Against this facet of evolution, industrial society for a variety of reasons began extending childhood. A teen's strong urges toward independence and a desire to be accepted as an adult with adult responsibilities and rights flow naturally from how we evolved. At the same time society demands that the teens postpone adult status. This extension of childhood he concludes conflicts with the teens natural inclinations.

The result is the teen becomes infantilized, put into a conflicting limbo of desires conflicting with societal limitations. The result, he asserts, is teen rebellion that only occurs in industrialized societies which require teens to postpone starting their adult lives.

This almost 500 page book is the author's attempt to make a complete case that many of our problems with young people are caused by the artificial extension of childhood. He points out that measurements of maturity show the existence of maturity potential is nearly as common in teens as in those society legally accepts as adults.

Tests show teens' ability to use common sense, solve problems and use moral reasoning are about as common as those of legal adults, with about the same percentage of teens having maturity potential as that of legal adults. The only significant difference between teens and legal adults is in tasks that require years of extensive training.

The author concludes that the widespread immaturity of teens we currently see is the result of restrictions that prohibit them from adulthood responsibilities and rights. To buttress his case, he also points to many examples of ostensibly immature teens immediately acting with great maturity and responsibility when some emergency or tragedy demanded it. In other words, even in our current society, many teens can rise to the occasion when necessary.
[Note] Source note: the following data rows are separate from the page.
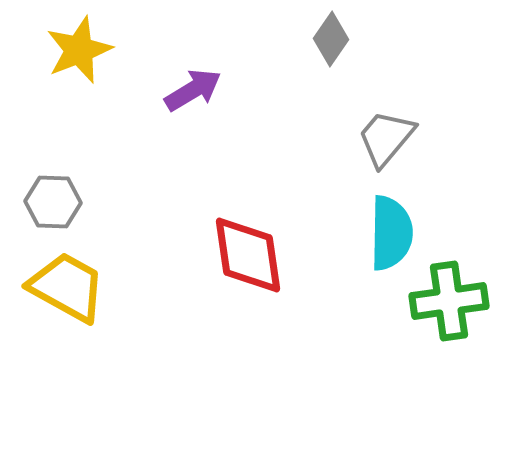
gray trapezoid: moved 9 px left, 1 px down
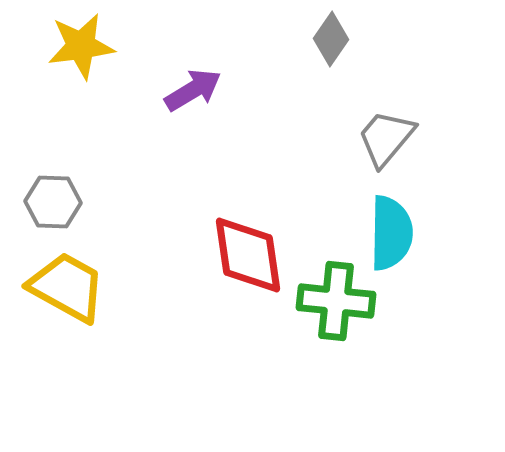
yellow star: moved 2 px right, 4 px up; rotated 14 degrees clockwise
green cross: moved 113 px left; rotated 14 degrees clockwise
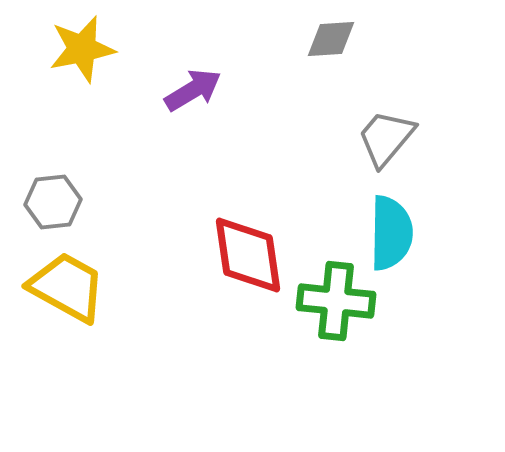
gray diamond: rotated 52 degrees clockwise
yellow star: moved 1 px right, 3 px down; rotated 4 degrees counterclockwise
gray hexagon: rotated 8 degrees counterclockwise
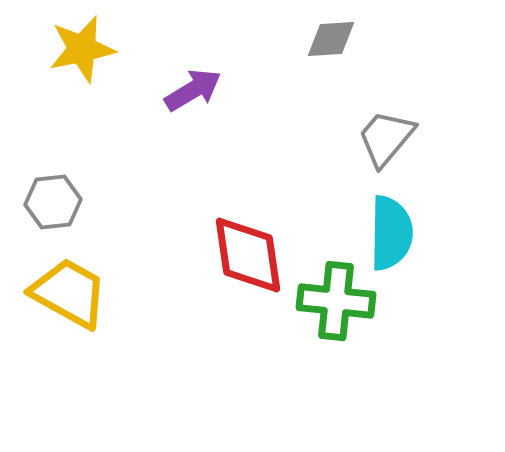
yellow trapezoid: moved 2 px right, 6 px down
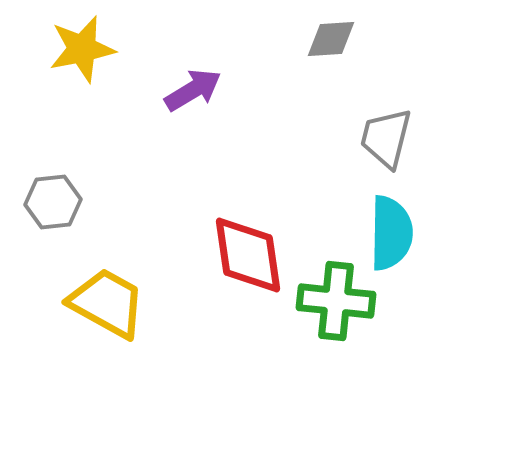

He points out that many teens are ready to take on adult responsibilities and rights, as well as desiring to control their own lives, but are prohibited simply by being part of the general category of "minor." So they assert what control over their own lives they can by rebelling, participating in risky behavior or doing a form of dropping out by developing their own peer driven teen culture.

The solution, the author suggests, is to allow a teen to have rights and responsibilities when they can demonstrate competence. Thus, if a thirteen year old can demonstrate the capability and maturity to handle the responsibility of driving a car, that that teen should be allowed to get a driver's license, instead of the current situation of assuming that no thirteen year old is competent in that area. The same would hold true with marriage. If a teen can demonstrate he or she knows what they are getting into and can show they are as competent as adults in making a wise decision and shouldering that responsibility, it should be allowed. He makes similar suggestions in a number of other areas. In other words, get away from labeling all teens as incompetent and totally dependent, and treat them as individuals.

He makes the comparison with senior citizens. Not too long ago, people aged 65 and older were labeled as losing their ability to contribute to society and were almost universally forced to retire from work and were sidelined. Society since has changed its attitude and senior citizens are now accepted as contributing adults so long as they can demonstrate competency. The author is suggesting a similar change in attitude toward youth, that is allowing rights and responsibilities as young people demonstrate their competency.

He thinks that could go a long way to reduce teen rebellion, teen crime, unwanted pregnancies and all the rest of the problems that we consider are part of the teen world. His assessment of the problem and suggestions for possible solutions are radical and fly in the face of numerous deeply held assumptions about young people and what they need. However, re-exploring our basic assumptions about the stage of life called adolescence might be very helpful. Who knows what might be discovered if we really question and debate our current attitudes and laws!